The reality of Afghan women in the documentary “Afghanes”

DAfghan women. «Women with muzzles. Prisoners, caged under burqas, eternal victims of the barbarity of the Taliban.” This is the still image that the story of Afghanistan has given us over time. A story that the French journalist and filmmaker Solène Chalvon-Fioriti, 36 years old, contradicts.

Another women's freedom has been canceled in Afghanistan: beauty salons are closing

The reporter who has been exploring the condition of Afghan women for over a decade through reports, documentaries and books, with the novel-reportage The woman here is revealed: an Afghan story,”The woman who awoke: an Afghan story,” he recounted his encounter with the Pill Force, an underground feminist network that distributed abortion pills in universities and the countryside Afghans, and with its leader, Layle, a powerful and rebellious woman, murdered seven years later by her brother.

With the documentary for TV Afghans tells four generations of women and, with them, the history of an entire country. «A feminine word that has long been confiscated since the Taliban regained power» explains Solène a I woman. “But the fundamentalists are only the last in a long list.” From the Soviets to the NATO forces, from the mujahideen to the ephemeral Republic that collapsed in 2021the film shows, also thanks to important archival materials, how Afghan women have always been reduced to invisibility, even by their alleged liberators.

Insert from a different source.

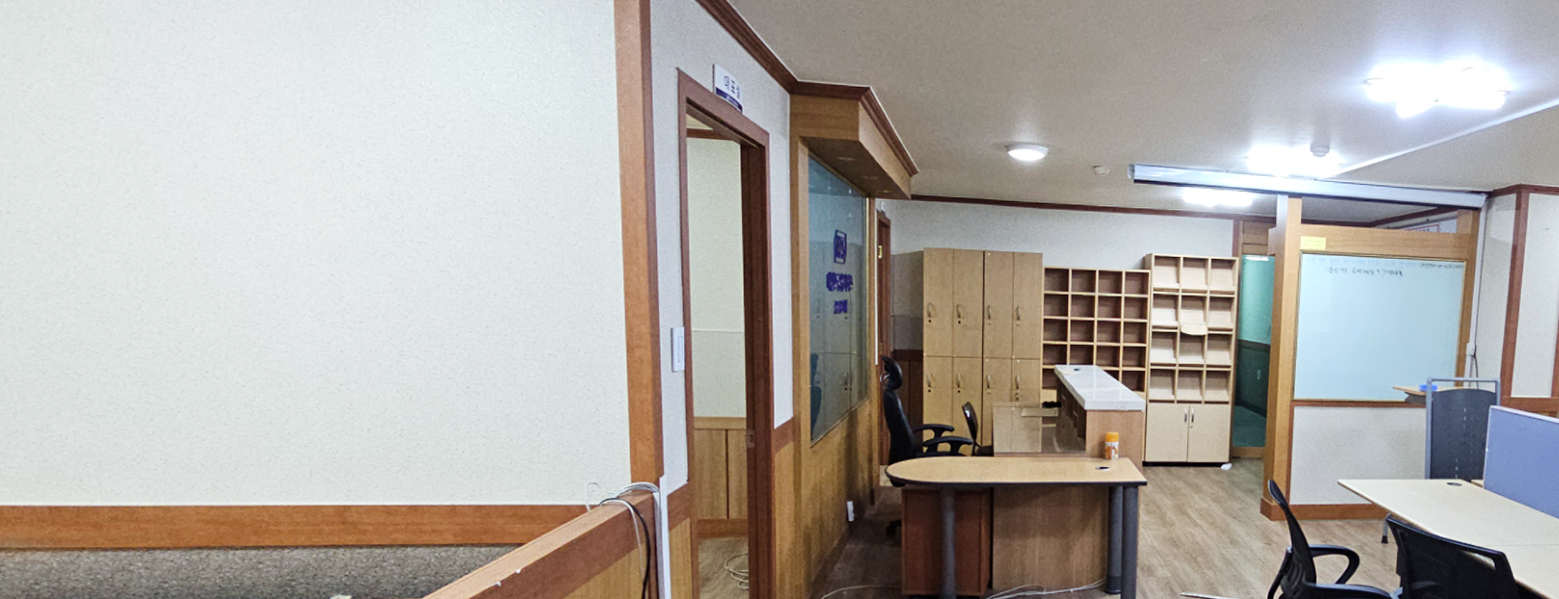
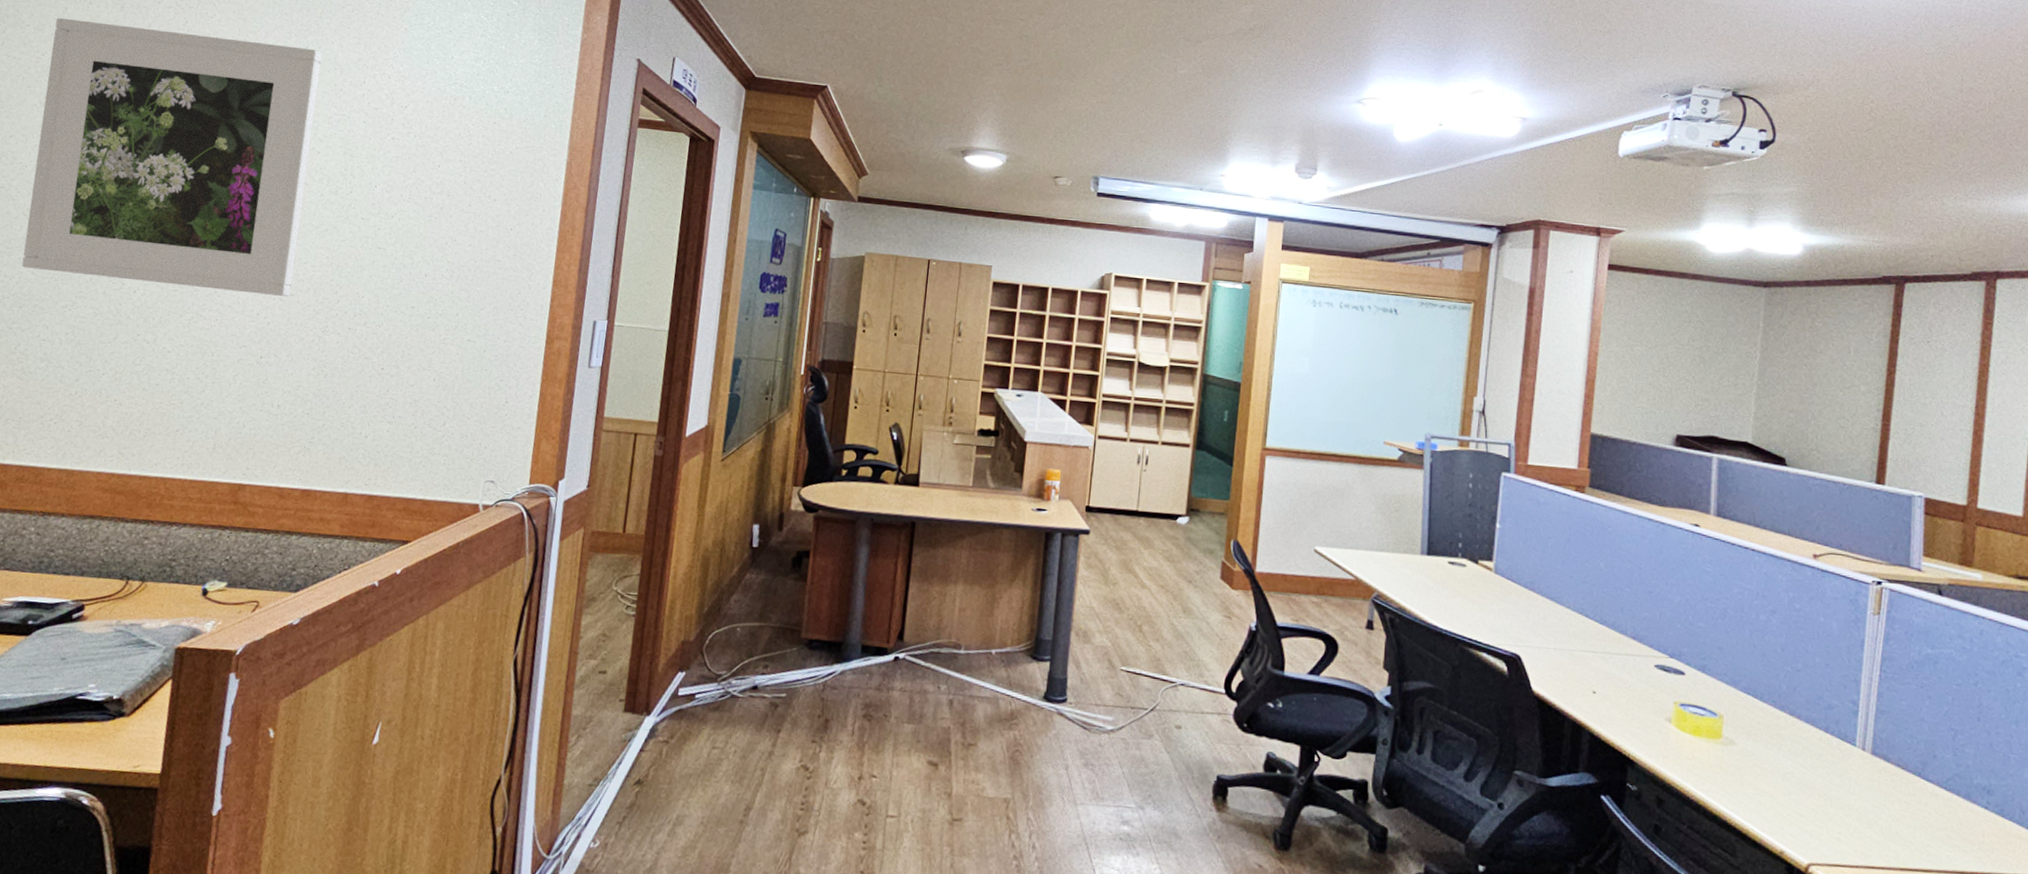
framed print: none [35,46,359,324] -> present [22,17,322,297]

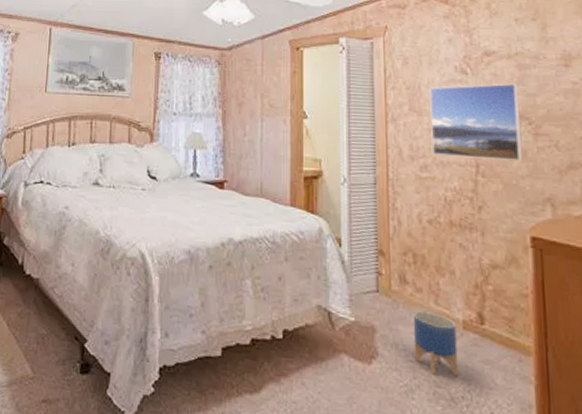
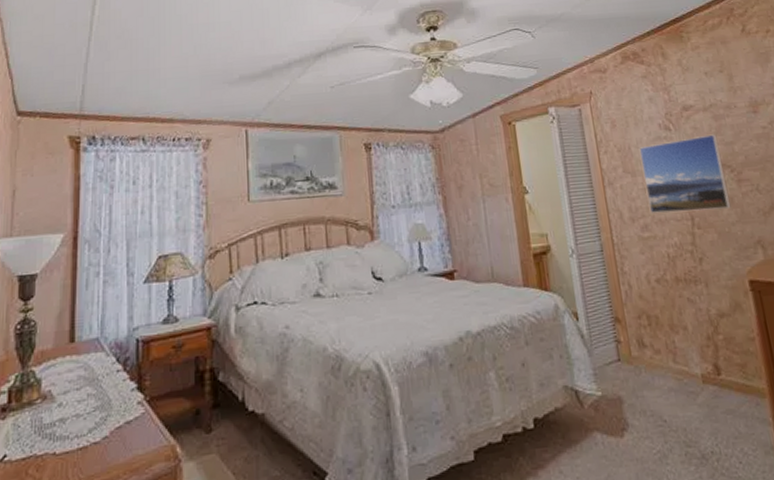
planter: present [412,311,458,376] -> none [655,371,705,436]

A moment from the documentary Afghanes.

Afghan women’s struggle for visibility

He has witnessed the transformation of the country over the last decade. Why did you immediately choose the female condition to tell it?
When I first arrived in Afghanistan I worked for left-wing editorial offices, Liberation, Radio France, but even for them the representation of the Afghan women had to be necessarily miserable. But women in Afghanistan are not gagged, their word exists. Of course, you have to work hard to listen to it, you have to go, look for a translator, have patience. And now the Taliban no longer give journalist visas, but you can always invent something. I go with the UN, with NGOs, I ask for visas for training.

Solène Chalvon-Fioriti. © Marie Rouge / Unifrance.

His film shows indomitable women: we glimpse young girls with books in a tailoring atelier.
Women do not give up working or even studying. The private sector in Afghanistan, since the beauty salons have closed, is the only one where women still have a minimum margin of maneuver: and in textiles they are really very good. But the private sector is completely on the ground due to international sanctions and the West refuses to reflect on this, extinguishing the only flame still burning for them. The women there don’t give up: they manage to register their companies thanks to a chaperon, a father, a brother. And it’s true, tailoring ateliers are becoming clandestine schools.

The documentary Afghanes by Solène Chalvon-Fioriti.

How does he move on the ground in such a dangerous place?
Afghanistan has become my place: my son was conceived there, the most important friends I have, my son’s godmother, live there. Over time I learned how to move, the first few times I did a lot of silly things, I hugged people in the street and the street is a hostile place. Now I cover myself a lot, even my face, which I didn’t once do, because I don’t want to put the people with me in difficulty. And with a video camera everything is more difficult. It’s easy to hide under the burqa if you only have a notepad and a pen. But there is only the image to tell that reality, there is no written word that can convey the faces of those women, their smiles and their pain. Today I could no longer make a film like that Afghans, and a year has passed, but the situation has changed a lot. The women I meet are so demoralized that I try to smile, ask questions about life, talk about weddings and parties, because for them today the daily reality is unbearable.